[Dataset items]

= Beginning of Section =

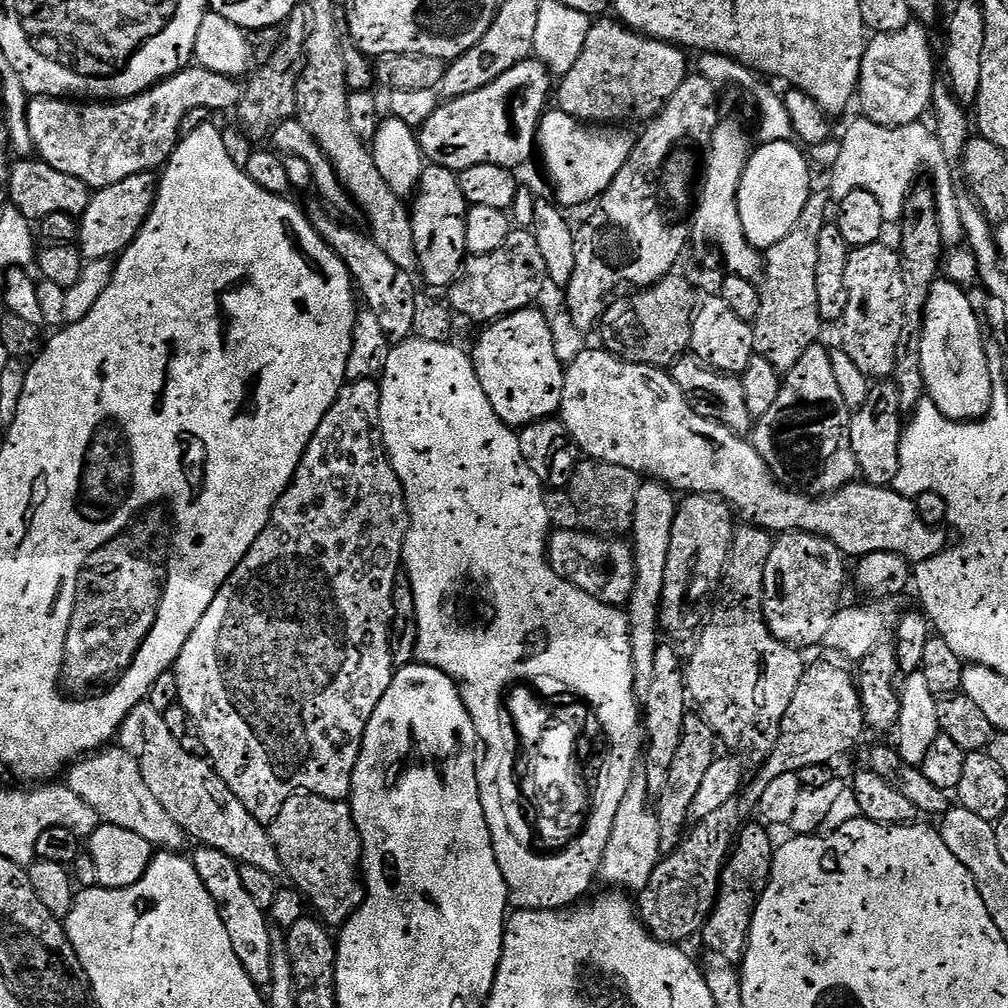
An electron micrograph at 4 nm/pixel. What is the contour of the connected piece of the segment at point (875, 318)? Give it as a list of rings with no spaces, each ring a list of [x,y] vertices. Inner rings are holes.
[[[887,243],[871,244],[851,249],[846,262],[846,314],[842,321],[844,327],[844,344],[842,350],[869,378],[888,378],[896,370],[896,351],[898,338],[902,334],[902,314],[906,306],[906,285],[902,282],[902,266],[900,253],[895,247],[887,248]]]

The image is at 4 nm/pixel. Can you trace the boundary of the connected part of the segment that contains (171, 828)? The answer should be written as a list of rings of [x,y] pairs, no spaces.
[[[112,746],[97,751],[71,765],[67,776],[67,788],[82,798],[82,802],[89,804],[100,815],[101,821],[122,827],[124,831],[133,831],[152,844],[153,849],[175,853],[183,849],[180,847],[186,843],[184,832],[170,814],[162,810],[162,804],[154,798],[154,794],[150,794],[150,788],[138,770],[138,762],[134,762],[132,755],[123,748]]]

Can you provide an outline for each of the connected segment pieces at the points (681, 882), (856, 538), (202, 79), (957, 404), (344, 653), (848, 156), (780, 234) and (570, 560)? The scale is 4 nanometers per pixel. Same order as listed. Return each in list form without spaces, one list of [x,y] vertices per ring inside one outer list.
[[[816,664],[805,667],[802,682],[798,682],[798,690],[794,690],[794,698],[790,698],[790,707],[786,709],[786,718],[780,723],[778,742],[774,742],[774,750],[768,759],[759,765],[760,773],[749,779],[741,787],[738,798],[726,802],[719,810],[706,818],[695,821],[687,829],[684,839],[672,853],[665,855],[650,874],[650,880],[644,889],[638,893],[638,915],[648,933],[664,944],[683,945],[692,935],[703,929],[705,920],[712,913],[716,904],[716,896],[720,893],[720,874],[724,871],[724,862],[728,859],[736,836],[745,824],[753,819],[759,809],[760,799],[766,786],[774,782],[774,778],[782,778],[782,774],[804,774],[807,768],[816,768],[819,764],[828,764],[839,756],[844,756],[860,740],[860,735],[866,732],[864,722],[864,705],[860,702],[860,690],[854,676],[844,668],[835,668],[832,664]]]
[[[585,350],[565,367],[564,389],[558,413],[559,419],[563,420],[566,430],[587,459],[601,460],[603,464],[620,466],[637,474],[645,472],[648,475],[645,477],[680,494],[719,498],[739,515],[741,512],[748,519],[745,521],[763,528],[769,534],[809,532],[823,536],[834,542],[837,550],[848,558],[889,552],[898,554],[915,566],[945,550],[943,531],[940,528],[929,528],[928,524],[922,522],[915,503],[909,497],[892,491],[891,487],[874,487],[867,482],[853,482],[833,496],[819,498],[785,488],[772,477],[772,471],[747,439],[718,422],[702,418],[702,414],[694,414],[682,390],[678,390],[665,369],[651,368],[645,364],[626,364],[607,350],[599,351]]]
[[[189,66],[129,100],[104,103],[29,99],[29,134],[35,155],[54,170],[80,179],[90,190],[114,186],[122,178],[134,178],[143,172],[155,173],[172,156],[186,114],[199,108],[208,108],[212,114],[231,113],[238,108],[242,88],[236,84],[239,83],[231,76]]]
[[[945,278],[937,279],[930,290],[930,298],[926,298],[924,325],[922,326],[922,378],[927,399],[938,406],[942,414],[957,422],[975,422],[983,420],[992,401],[992,375],[988,365],[986,339],[980,329],[980,320],[976,317],[976,308],[972,300],[954,284]]]
[[[354,380],[345,383],[344,389],[338,394],[338,398],[334,402],[334,406],[330,406],[330,410],[326,414],[326,418],[322,418],[322,422],[318,426],[318,430],[314,434],[314,438],[308,443],[308,448],[304,451],[304,457],[300,459],[298,470],[294,474],[291,484],[288,489],[282,494],[282,498],[274,506],[270,522],[266,526],[266,530],[262,530],[262,534],[258,534],[258,538],[254,542],[254,546],[250,546],[250,550],[246,554],[246,558],[242,558],[242,562],[232,572],[232,576],[220,588],[220,592],[214,598],[214,602],[210,606],[210,610],[206,610],[206,614],[202,614],[202,622],[198,622],[198,626],[194,630],[194,634],[190,634],[190,638],[186,642],[186,646],[182,646],[182,654],[177,658],[174,665],[176,673],[176,681],[178,682],[178,690],[180,698],[178,704],[186,709],[190,714],[190,718],[195,722],[196,729],[200,735],[200,741],[204,743],[204,752],[207,759],[210,761],[213,768],[224,780],[228,789],[242,802],[242,806],[246,806],[246,810],[250,812],[252,817],[260,821],[261,824],[268,826],[275,820],[276,815],[282,810],[282,806],[291,796],[299,796],[307,794],[309,796],[321,796],[327,800],[342,800],[349,799],[352,790],[352,775],[354,774],[354,766],[360,757],[360,741],[364,739],[364,731],[370,722],[370,718],[374,714],[374,710],[378,706],[378,702],[382,698],[382,694],[386,694],[386,690],[392,681],[392,651],[393,641],[388,641],[388,619],[392,616],[392,595],[396,592],[396,575],[401,575],[402,565],[401,556],[403,554],[403,544],[406,534],[408,533],[408,504],[404,500],[404,491],[400,485],[400,480],[394,474],[392,464],[388,460],[388,453],[384,451],[384,439],[382,438],[382,430],[380,429],[380,386],[376,380]]]
[[[857,118],[846,130],[834,166],[832,168],[832,176],[830,178],[830,196],[833,201],[839,202],[846,198],[856,189],[862,189],[867,193],[874,195],[881,203],[882,214],[885,223],[897,223],[903,219],[905,202],[908,195],[915,185],[916,176],[924,171],[929,170],[932,174],[934,182],[932,189],[936,196],[936,209],[938,210],[939,229],[942,230],[942,240],[945,247],[952,248],[965,241],[960,217],[960,194],[956,192],[954,180],[952,178],[952,165],[944,158],[944,151],[940,146],[939,140],[935,136],[934,130],[923,121],[916,121],[906,126],[888,128],[878,126],[877,123],[870,122],[863,118]]]
[[[772,141],[761,143],[760,149],[753,151],[744,167],[744,173],[738,186],[738,218],[742,220],[742,230],[749,243],[758,250],[767,250],[782,242],[790,230],[794,230],[794,222],[802,218],[804,207],[809,196],[813,195],[812,176],[808,173],[808,160],[799,152],[801,149],[789,141]]]
[[[556,530],[548,537],[546,555],[557,575],[604,604],[624,606],[632,597],[632,587],[636,581],[636,557],[632,554],[631,543],[623,539],[608,539],[583,530]]]

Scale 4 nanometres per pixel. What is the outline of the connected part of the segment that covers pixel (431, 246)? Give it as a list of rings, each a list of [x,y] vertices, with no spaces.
[[[437,164],[425,167],[412,201],[410,215],[418,272],[430,287],[447,289],[461,275],[460,267],[468,256],[466,218],[470,205],[459,186],[459,175]]]

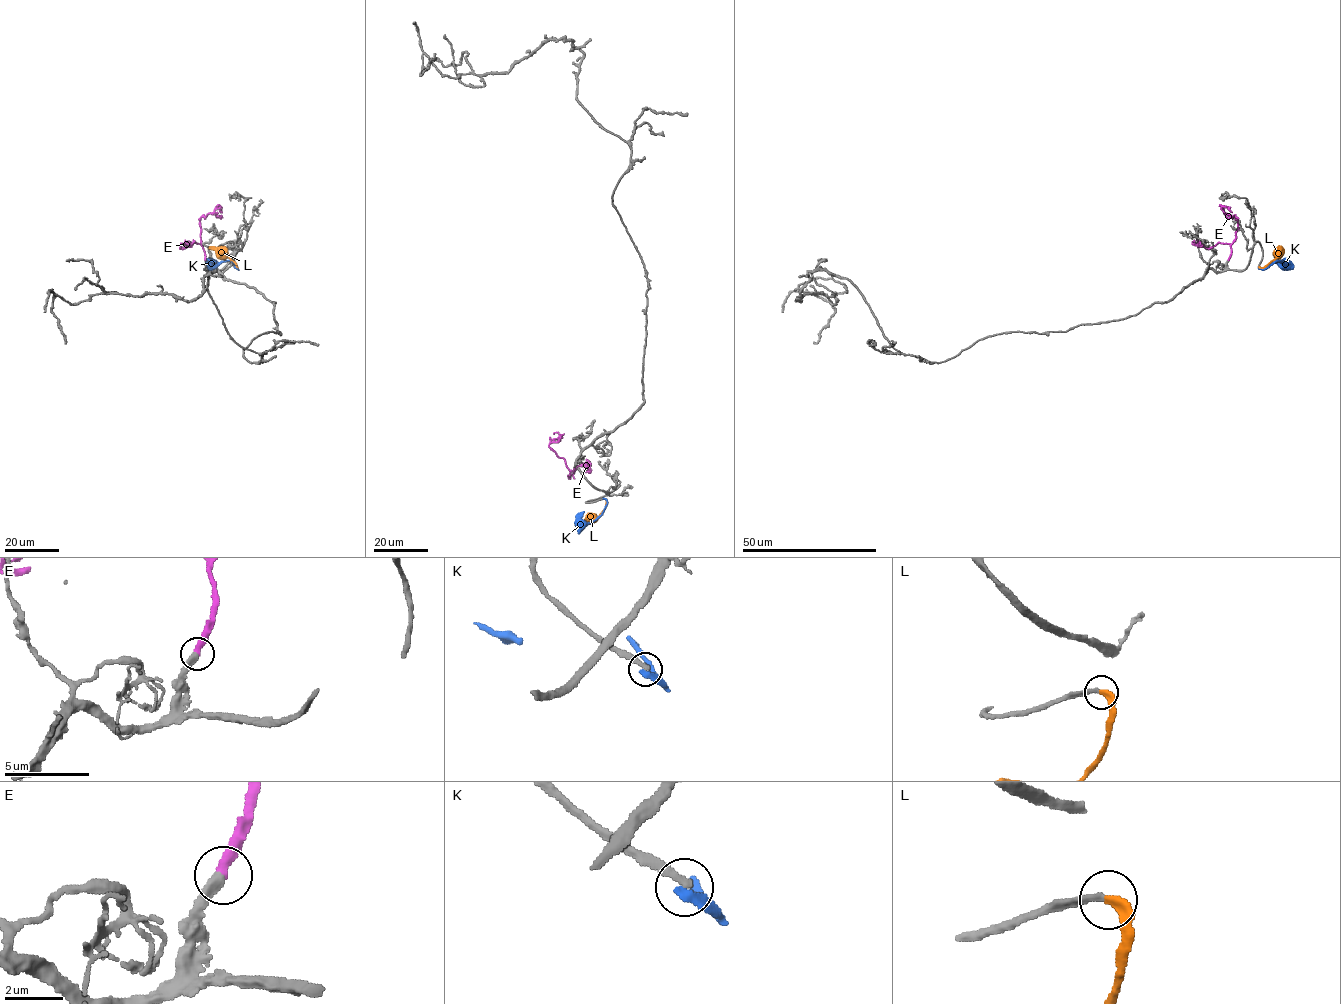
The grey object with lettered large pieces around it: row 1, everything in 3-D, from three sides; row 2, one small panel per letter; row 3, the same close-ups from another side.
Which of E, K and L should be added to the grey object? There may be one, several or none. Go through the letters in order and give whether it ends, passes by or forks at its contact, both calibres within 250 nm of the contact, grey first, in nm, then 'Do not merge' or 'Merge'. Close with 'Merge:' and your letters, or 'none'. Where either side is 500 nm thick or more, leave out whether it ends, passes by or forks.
E: It ends there. Thickness 420 nm (grey) against 400 nm. Merge
K: It ends there. Thickness 260 nm (grey) against 280 nm. Do not merge
L: It ends there. Thickness 240 nm (grey) against 320 nm. Merge
Merge: E, L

= End of Section =

PROMPT: Although the records contain pictures, the copy should consist of their text alone, reproduced exactly.

YOUR SOLUTION:
An electron micrograph at 4 nm/pixel. What is the contour of the connected piece of the segment at point (875, 318)? Give it as a list of rings with no spaces, each ring a list of [x,y] vertices. Inner rings are holes.
[[[887,243],[871,244],[851,249],[846,262],[846,314],[842,321],[844,327],[844,344],[842,350],[869,378],[888,378],[896,370],[896,351],[898,338],[902,334],[902,314],[906,306],[906,285],[902,282],[902,266],[900,253],[895,247],[887,248]]]

The image is at 4 nm/pixel. Can you trace the boundary of the connected part of the segment that contains (171, 828)? The answer should be written as a list of rings of [x,y] pairs, no spaces.
[[[112,746],[97,751],[71,765],[67,776],[67,788],[82,798],[82,802],[89,804],[100,815],[101,821],[122,827],[124,831],[133,831],[152,844],[153,849],[175,853],[183,849],[180,847],[186,843],[184,832],[170,814],[162,810],[162,804],[154,798],[154,794],[150,794],[150,788],[138,770],[138,762],[134,762],[132,755],[123,748]]]

Can you provide an outline for each of the connected segment pieces at the points (681, 882), (856, 538), (202, 79), (957, 404), (344, 653), (848, 156), (780, 234) and (570, 560)? The scale is 4 nanometers per pixel. Same order as listed. Return each in list form without spaces, one list of [x,y] vertices per ring inside one outer list.
[[[816,664],[805,667],[802,682],[798,682],[798,690],[794,690],[794,698],[790,698],[790,707],[786,709],[786,718],[780,723],[778,742],[774,742],[774,750],[768,759],[759,765],[760,773],[749,779],[741,787],[738,798],[726,802],[719,810],[706,818],[695,821],[687,829],[684,839],[672,853],[665,855],[650,874],[650,880],[644,889],[638,893],[638,915],[648,933],[664,944],[683,945],[692,935],[703,929],[705,920],[712,913],[716,904],[716,896],[720,893],[720,874],[724,871],[724,862],[728,859],[736,836],[745,824],[753,819],[759,809],[760,799],[766,786],[774,782],[774,778],[782,778],[782,774],[804,774],[807,768],[816,768],[819,764],[828,764],[839,756],[844,756],[860,740],[860,735],[866,732],[864,722],[864,705],[860,702],[860,690],[854,676],[844,668],[835,668],[832,664]]]
[[[585,350],[565,367],[564,389],[558,413],[559,419],[563,420],[566,430],[587,459],[601,460],[603,464],[620,466],[637,474],[645,472],[648,475],[645,477],[680,494],[719,498],[739,515],[741,512],[748,519],[745,521],[763,528],[769,534],[809,532],[823,536],[834,542],[837,550],[848,558],[889,552],[898,554],[915,566],[945,550],[943,531],[940,528],[929,528],[928,524],[922,522],[915,503],[909,497],[892,491],[891,487],[874,487],[867,482],[853,482],[833,496],[819,498],[785,488],[772,477],[772,471],[747,439],[718,422],[702,418],[702,414],[694,414],[682,390],[678,390],[665,369],[651,368],[645,364],[626,364],[607,350],[599,351]]]
[[[189,66],[129,100],[104,103],[29,99],[29,134],[35,155],[54,170],[80,179],[90,190],[114,186],[122,178],[134,178],[143,172],[155,173],[172,156],[186,114],[199,108],[208,108],[212,114],[231,113],[238,108],[242,88],[236,84],[239,83],[231,76]]]
[[[945,278],[937,279],[930,290],[930,298],[926,298],[924,325],[922,326],[922,378],[927,399],[938,406],[942,414],[957,422],[975,422],[983,420],[992,401],[992,375],[988,365],[986,339],[980,329],[980,320],[976,317],[976,308],[972,300],[954,284]]]
[[[354,380],[345,383],[344,389],[338,394],[338,398],[334,402],[334,406],[330,406],[330,410],[326,414],[326,418],[322,418],[322,422],[318,426],[318,430],[314,434],[314,438],[308,443],[308,448],[304,451],[304,457],[300,459],[298,470],[294,474],[291,484],[288,489],[282,494],[282,498],[274,506],[270,522],[266,526],[266,530],[262,530],[262,534],[258,534],[258,538],[254,542],[254,546],[250,546],[250,550],[246,554],[246,558],[242,558],[242,562],[232,572],[232,576],[220,588],[220,592],[214,598],[214,602],[210,606],[210,610],[206,610],[206,614],[202,614],[202,622],[198,622],[198,626],[194,630],[194,634],[190,634],[190,638],[186,642],[186,646],[182,646],[182,654],[177,658],[174,665],[176,673],[176,681],[178,682],[178,690],[180,698],[178,704],[186,709],[190,714],[190,718],[195,722],[196,729],[200,735],[200,741],[204,743],[204,752],[207,759],[210,761],[213,768],[224,780],[228,789],[242,802],[242,806],[246,806],[246,810],[250,812],[252,817],[260,821],[261,824],[268,826],[275,820],[276,815],[282,810],[282,806],[291,796],[299,796],[307,794],[309,796],[321,796],[327,800],[342,800],[349,799],[352,790],[352,775],[354,774],[354,766],[360,757],[360,741],[364,739],[364,731],[370,722],[370,718],[374,714],[374,710],[378,706],[378,702],[382,698],[382,694],[386,694],[386,690],[392,681],[392,651],[393,641],[388,641],[388,619],[392,616],[392,595],[396,592],[396,575],[401,575],[402,565],[401,556],[403,554],[403,544],[406,534],[408,533],[408,504],[404,500],[404,491],[400,485],[400,480],[394,474],[392,464],[388,460],[388,453],[384,451],[384,439],[382,438],[382,430],[380,429],[380,386],[376,380]]]
[[[857,118],[846,130],[834,166],[832,168],[832,176],[830,178],[830,196],[833,201],[839,202],[846,198],[856,189],[862,189],[867,193],[874,195],[881,203],[882,214],[885,223],[897,223],[903,219],[905,202],[908,195],[915,185],[916,176],[924,171],[929,170],[932,174],[934,182],[932,189],[936,196],[936,209],[938,210],[939,229],[942,230],[942,240],[945,247],[952,248],[965,241],[960,217],[960,194],[956,192],[954,180],[952,178],[952,165],[944,158],[944,151],[940,146],[939,140],[935,136],[934,130],[923,121],[916,121],[906,126],[888,128],[878,126],[877,123],[870,122],[863,118]]]
[[[772,141],[761,143],[760,149],[753,151],[744,167],[744,173],[738,186],[738,218],[742,220],[742,230],[749,243],[758,250],[767,250],[782,242],[790,230],[794,230],[794,222],[802,218],[804,207],[809,196],[813,195],[812,176],[808,173],[808,160],[799,152],[801,149],[789,141]]]
[[[556,530],[548,537],[546,555],[557,575],[604,604],[624,606],[632,597],[632,587],[636,581],[636,557],[632,554],[631,543],[623,539],[608,539],[583,530]]]

Scale 4 nanometres per pixel. What is the outline of the connected part of the segment that covers pixel (431, 246)? Give it as a list of rings, each a list of [x,y] vertices, with no spaces.
[[[437,164],[425,167],[412,201],[410,215],[418,272],[430,287],[447,289],[461,275],[460,267],[468,256],[466,218],[470,205],[459,186],[459,175]]]

The grey object with lettered large pieces around it: row 1, everything in 3-D, from three sides; row 2, one small panel per letter; row 3, the same close-ups from another side.
Which of E, K and L should be added to the grey object? There may be one, several or none. Go through the letters in order and give whether it ends, passes by or forks at its contact, both calibres within 250 nm of the contact, grey first, in nm, then 'Do not merge' or 'Merge'. Close with 'Merge:' and your letters, or 'none'. Where either side is 500 nm thick or more, leave out whether it ends, passes by or forks.
E: It ends there. Thickness 420 nm (grey) against 400 nm. Merge
K: It ends there. Thickness 260 nm (grey) against 280 nm. Do not merge
L: It ends there. Thickness 240 nm (grey) against 320 nm. Merge
Merge: E, L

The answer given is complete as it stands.